The state of California is famous for its wineries, endowed with an agriculture-based economy, and is a favorite tourist destination. It has dry summers and wet winters but, in recent times, the erratic pattern of weather has become a matter of concern. Some portions of the state face drought and wildfires while others are devastated by floods. These could be attributed to the vagaries of nature, but the root cause must be identified and action taken to reverse the trend.

CNN reports that a study in the journal Nature Climate Change has predicted that situations of this nature are becoming regular features in the state and the trend will continue unless efforts are taken to rein in the manmade climate change.

There must be awareness

Weather extremes, from drought to floods, have a major impact on society because adapting to such changes will, assuredly, disturb normal lives. According to Daniel Swain, lead author of the study, climate change plays havoc with normal practices. California had constructed huge reservoirs to store water when it faced drought from 2010 to 2016. However, these storage facilities became liabilities during the floods, in late 2016 and 2017, which led to the Oroville Dam disaster that forced thousands of people to evacuate their homes.
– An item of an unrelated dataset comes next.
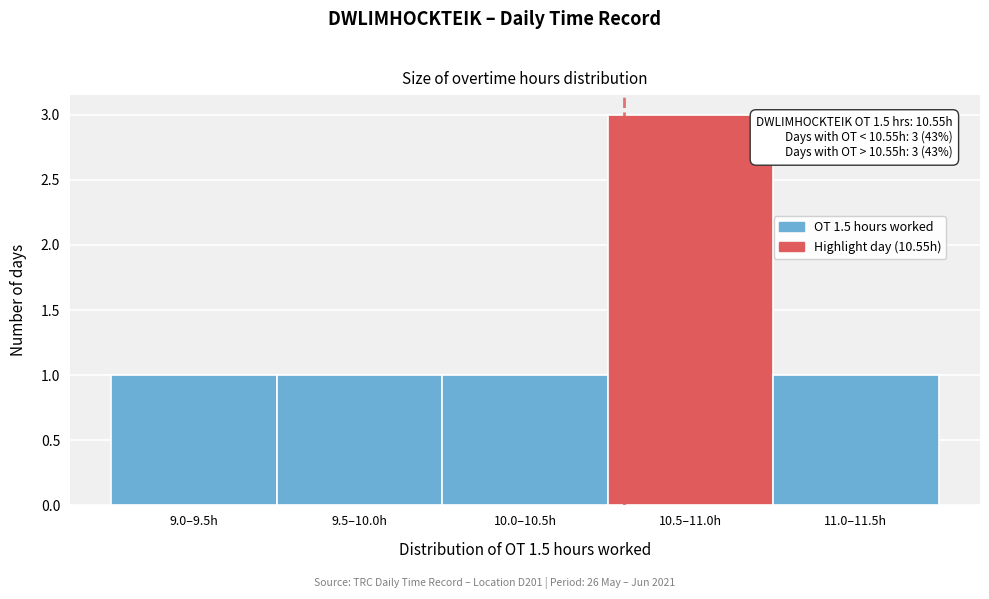

Reading left to right, extract all data points from this chart.

1	1	1	3	1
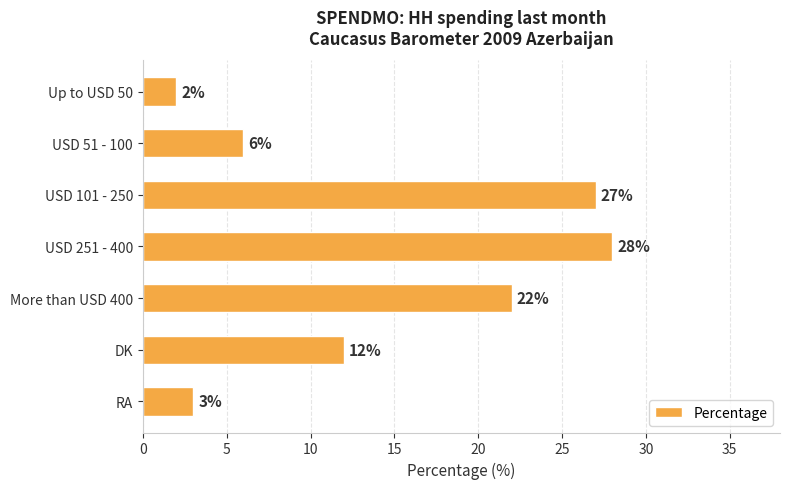

Are the bars grouped side by side (vs. stacked)?

No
The study predicts that the frequency of extremely wet years will be increasing. The authorities need to draw up contingency plans in advance on how best to tackle the after-effects.

These effects will likely be in the form of damages to the infrastructure due to frequent mudslides as well as loss of lives and property.

Dry conditions mean fire

The study also observed that the extremely dry weather in California, resulting from climate change, could create drought. Researchers feel that this phenomenon is likely to show an upward trend in days to come and give rise to conditions favorable for wildfires.
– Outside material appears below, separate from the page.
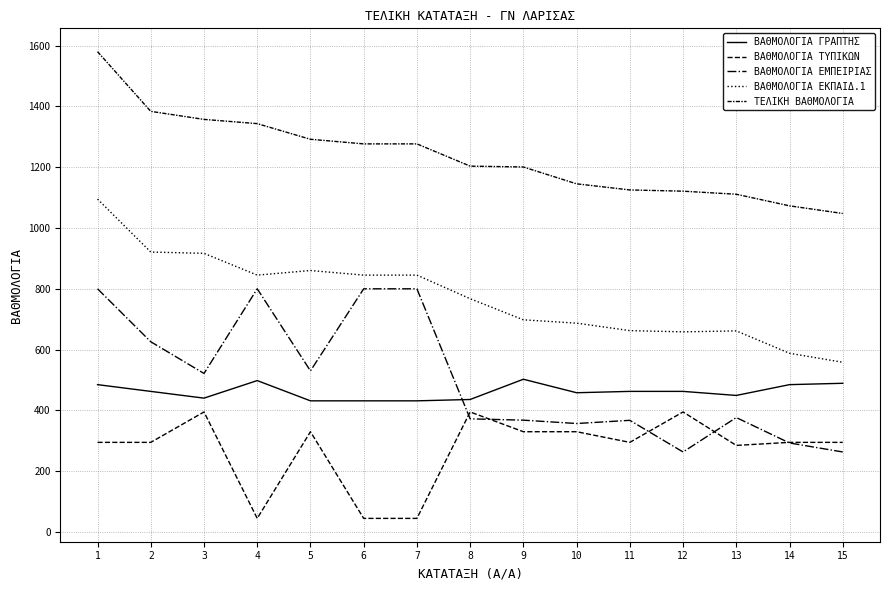

List the series in order of their peak value, lowest first.

ΒΑΘΜΟΛΟΓΙΑ ΤΥΠΙΚΩΝ, ΒΑΘΜΟΛΟΓΙΑ ΓΡΑΠΤΗΣ, ΒΑΘΜΟΛΟΓΙΑ ΕΜΠΕΙΡΙΑΣ, ΒΑΘΜΟΛΟΓΙΑ ΕΚΠΑΙΔ.1, ΤΕΛΙΚΗ ΒΑΘΜΟΛΟΓΙΑ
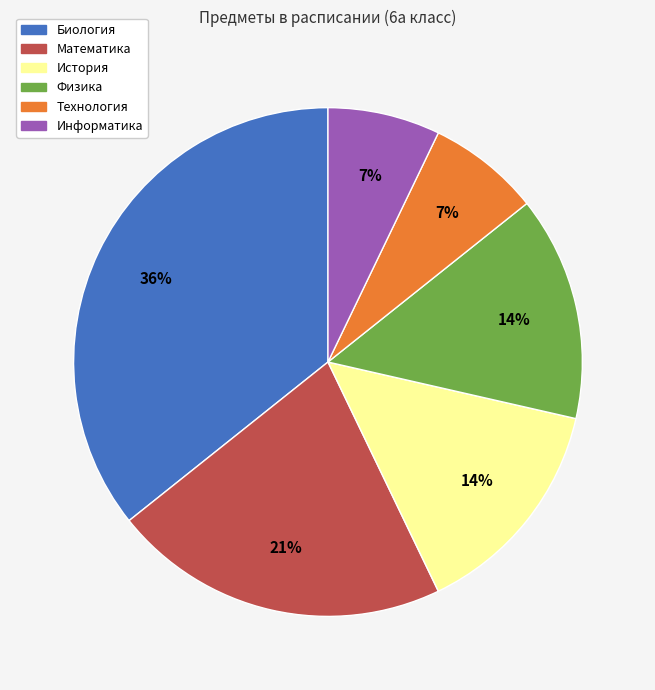

Approximately how many times larger is the value at Физика compared to Технология?

2.0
Once that happens, the greenery will be destroyed, the ecological balance will go for a toss and the flora and fauna will take a beating.

When it starts to rain, there will be mudslides that will submerge the surrounding localities and lead to loss of lives and property. It will take time to recover from such devastation. This can happen when extremely wet seasons follow exceedingly dry ones.

Last year Montecito was a victim. Heavy rainfall led to excessive mudslides in the areas that had already been destroyed by wildfires and 20 people died.

The United States has not agreed to the 2015 accord on climate change, but the global community feels that the time has come to do away with fossil fuels. These create greenhouse gases responsible for global warming, and people must opt for alternatives like electricity or solar power to save the Earth.